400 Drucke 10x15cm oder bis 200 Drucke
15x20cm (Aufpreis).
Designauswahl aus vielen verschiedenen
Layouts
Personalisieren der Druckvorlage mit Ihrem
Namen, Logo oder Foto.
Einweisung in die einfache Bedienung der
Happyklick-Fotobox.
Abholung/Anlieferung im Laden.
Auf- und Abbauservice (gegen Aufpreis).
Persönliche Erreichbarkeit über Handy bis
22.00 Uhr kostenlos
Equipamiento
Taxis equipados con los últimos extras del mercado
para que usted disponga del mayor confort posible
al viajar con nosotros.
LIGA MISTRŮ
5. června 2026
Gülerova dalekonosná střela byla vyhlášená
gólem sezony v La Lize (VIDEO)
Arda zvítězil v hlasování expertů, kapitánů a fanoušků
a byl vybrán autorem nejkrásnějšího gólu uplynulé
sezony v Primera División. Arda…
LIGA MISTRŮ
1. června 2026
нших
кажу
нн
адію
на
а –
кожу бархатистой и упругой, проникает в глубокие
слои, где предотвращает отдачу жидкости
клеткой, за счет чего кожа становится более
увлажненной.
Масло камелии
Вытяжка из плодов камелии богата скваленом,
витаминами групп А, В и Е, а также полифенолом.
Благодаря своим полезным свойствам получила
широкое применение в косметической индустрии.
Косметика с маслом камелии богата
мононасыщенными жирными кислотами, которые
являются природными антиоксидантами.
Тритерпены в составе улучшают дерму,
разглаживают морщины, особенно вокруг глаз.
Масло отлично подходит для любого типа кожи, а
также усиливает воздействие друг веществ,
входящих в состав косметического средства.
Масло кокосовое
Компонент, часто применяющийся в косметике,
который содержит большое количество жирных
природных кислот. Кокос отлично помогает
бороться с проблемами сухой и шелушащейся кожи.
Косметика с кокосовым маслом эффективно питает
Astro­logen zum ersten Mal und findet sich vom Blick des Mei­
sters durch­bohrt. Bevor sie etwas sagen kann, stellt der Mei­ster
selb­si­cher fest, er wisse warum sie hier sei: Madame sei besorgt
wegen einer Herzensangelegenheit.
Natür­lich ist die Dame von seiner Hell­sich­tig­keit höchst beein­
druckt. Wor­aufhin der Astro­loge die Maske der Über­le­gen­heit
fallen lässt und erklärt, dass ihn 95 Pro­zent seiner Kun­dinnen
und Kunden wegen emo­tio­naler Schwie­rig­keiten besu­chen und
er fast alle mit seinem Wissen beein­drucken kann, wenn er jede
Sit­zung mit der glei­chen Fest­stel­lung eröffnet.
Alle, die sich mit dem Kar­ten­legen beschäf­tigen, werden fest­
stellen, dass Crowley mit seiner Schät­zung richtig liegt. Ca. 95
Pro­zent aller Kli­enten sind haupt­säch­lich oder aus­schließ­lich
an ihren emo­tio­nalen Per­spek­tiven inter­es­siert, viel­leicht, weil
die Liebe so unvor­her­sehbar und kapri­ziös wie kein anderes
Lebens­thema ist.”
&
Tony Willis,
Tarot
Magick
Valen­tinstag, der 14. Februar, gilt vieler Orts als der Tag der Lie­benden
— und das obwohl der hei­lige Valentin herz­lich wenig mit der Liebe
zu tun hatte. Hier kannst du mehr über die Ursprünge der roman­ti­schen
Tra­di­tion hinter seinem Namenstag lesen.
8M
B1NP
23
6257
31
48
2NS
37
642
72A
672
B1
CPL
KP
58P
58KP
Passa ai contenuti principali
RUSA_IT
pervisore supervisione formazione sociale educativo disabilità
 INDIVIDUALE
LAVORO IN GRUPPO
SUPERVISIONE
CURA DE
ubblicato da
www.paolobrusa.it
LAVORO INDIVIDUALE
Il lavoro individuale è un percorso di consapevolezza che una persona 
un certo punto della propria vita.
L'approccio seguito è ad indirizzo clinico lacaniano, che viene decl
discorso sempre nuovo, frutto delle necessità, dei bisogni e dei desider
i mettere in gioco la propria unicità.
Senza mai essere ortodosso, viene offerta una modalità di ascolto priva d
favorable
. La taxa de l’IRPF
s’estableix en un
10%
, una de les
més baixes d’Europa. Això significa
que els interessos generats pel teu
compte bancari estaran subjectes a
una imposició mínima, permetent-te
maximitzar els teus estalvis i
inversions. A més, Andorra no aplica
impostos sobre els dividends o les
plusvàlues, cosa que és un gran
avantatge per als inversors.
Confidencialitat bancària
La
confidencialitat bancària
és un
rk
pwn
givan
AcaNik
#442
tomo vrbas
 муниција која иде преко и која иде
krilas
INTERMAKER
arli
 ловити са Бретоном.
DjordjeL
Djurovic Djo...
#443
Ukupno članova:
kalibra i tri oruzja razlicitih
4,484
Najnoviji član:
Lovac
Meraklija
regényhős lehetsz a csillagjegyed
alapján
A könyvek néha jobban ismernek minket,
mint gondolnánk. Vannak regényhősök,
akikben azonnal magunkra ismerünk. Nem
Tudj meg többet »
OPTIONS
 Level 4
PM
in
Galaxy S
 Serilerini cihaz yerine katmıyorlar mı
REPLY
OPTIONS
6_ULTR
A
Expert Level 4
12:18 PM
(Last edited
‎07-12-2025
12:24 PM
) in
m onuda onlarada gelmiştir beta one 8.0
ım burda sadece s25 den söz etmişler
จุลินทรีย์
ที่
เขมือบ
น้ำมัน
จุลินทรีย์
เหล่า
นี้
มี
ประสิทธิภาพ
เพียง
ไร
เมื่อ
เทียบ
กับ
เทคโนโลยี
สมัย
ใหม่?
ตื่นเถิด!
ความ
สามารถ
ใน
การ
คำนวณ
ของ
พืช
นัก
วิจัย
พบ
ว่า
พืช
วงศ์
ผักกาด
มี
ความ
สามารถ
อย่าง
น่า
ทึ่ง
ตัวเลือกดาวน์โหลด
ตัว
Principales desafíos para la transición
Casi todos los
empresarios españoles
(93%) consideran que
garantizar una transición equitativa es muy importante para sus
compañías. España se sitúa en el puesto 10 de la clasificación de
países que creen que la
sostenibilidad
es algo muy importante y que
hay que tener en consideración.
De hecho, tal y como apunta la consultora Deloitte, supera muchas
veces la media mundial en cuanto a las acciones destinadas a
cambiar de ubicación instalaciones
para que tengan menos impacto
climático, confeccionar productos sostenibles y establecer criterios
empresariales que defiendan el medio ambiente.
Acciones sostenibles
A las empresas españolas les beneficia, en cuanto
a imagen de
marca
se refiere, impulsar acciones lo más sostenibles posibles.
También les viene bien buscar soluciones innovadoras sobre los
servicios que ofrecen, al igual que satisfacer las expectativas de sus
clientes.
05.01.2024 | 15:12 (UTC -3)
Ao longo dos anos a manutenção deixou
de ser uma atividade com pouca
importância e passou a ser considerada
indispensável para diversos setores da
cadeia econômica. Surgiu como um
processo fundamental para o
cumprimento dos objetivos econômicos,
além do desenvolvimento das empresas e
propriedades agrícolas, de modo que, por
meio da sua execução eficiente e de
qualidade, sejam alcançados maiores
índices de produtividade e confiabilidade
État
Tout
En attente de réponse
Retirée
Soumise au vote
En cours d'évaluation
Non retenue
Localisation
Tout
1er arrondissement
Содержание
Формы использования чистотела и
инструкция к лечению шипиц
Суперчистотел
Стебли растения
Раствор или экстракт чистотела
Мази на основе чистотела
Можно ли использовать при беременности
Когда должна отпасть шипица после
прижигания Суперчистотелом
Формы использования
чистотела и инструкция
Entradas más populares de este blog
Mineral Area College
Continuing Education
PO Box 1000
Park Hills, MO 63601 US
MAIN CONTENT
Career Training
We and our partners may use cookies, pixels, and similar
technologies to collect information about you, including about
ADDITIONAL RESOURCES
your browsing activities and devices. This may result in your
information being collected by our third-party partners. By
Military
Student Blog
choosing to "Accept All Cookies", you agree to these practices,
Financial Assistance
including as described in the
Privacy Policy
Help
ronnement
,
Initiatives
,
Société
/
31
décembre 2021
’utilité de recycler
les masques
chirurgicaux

About this task | Show every line above where "sich" is found.

Your solution |
Astro­logen zum ersten Mal und findet sich vom Blick des Mei­
Natür­lich ist die Dame von seiner Hell­sich­tig­keit höchst beein­
Alle, die sich mit dem Kar­ten­legen beschäf­tigen, werden fest­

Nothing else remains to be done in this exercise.